TO DO: Please write out all of the text in the listing below word for word, leaving out the pictures.

THE INPUT:
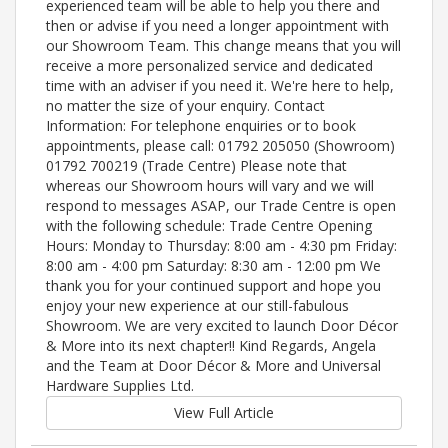
experienced team will be able to help you there and
then or advise if you need a longer appointment with
our Showroom Team. This change means that you will
receive a more personalized service and dedicated
time with an adviser if you need it. We're here to help,
no matter the size of your enquiry. Contact
Information: For telephone enquiries or to book
appointments, please call: 01792 205050 (Showroom)
01792 700219 (Trade Centre) Please note that
whereas our Showroom hours will vary and we will
respond to messages ASAP, our Trade Centre is open
with the following schedule: Trade Centre Opening
Hours: Monday to Thursday: 8:00 am - 4:30 pm Friday:
8:00 am - 4:00 pm Saturday: 8:30 am - 12:00 pm We
thank you for your continued support and hope you
enjoy your new experience at our still-fabulous
Showroom. We are very excited to launch Door Décor
& More into its next chapter!! Kind Regards, Angela
and the Team at Door Décor & More and Universal
Hardware Supplies Ltd.
View Full Article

EXERCISE RESULT:
experienced team will be able to help you there and
then or advise if you need a longer appointment with
our Showroom Team. This change means that you will
receive a more personalized service and dedicated
time with an adviser if you need it. We're here to help,
no matter the size of your enquiry. Contact
Information: For telephone enquiries or to book
appointments, please call: 01792 205050 (Showroom)
01792 700219 (Trade Centre) Please note that
whereas our Showroom hours will vary and we will
respond to messages ASAP, our Trade Centre is open
with the following schedule: Trade Centre Opening
Hours: Monday to Thursday: 8:00 am - 4:30 pm Friday:
8:00 am - 4:00 pm Saturday: 8:30 am - 12:00 pm We
thank you for your continued support and hope you
enjoy your new experience at our still-fabulous
Showroom. We are very excited to launch Door Décor
& More into its next chapter!! Kind Regards, Angela
and the Team at Door Décor & More and Universal
Hardware Supplies Ltd.
View Full Article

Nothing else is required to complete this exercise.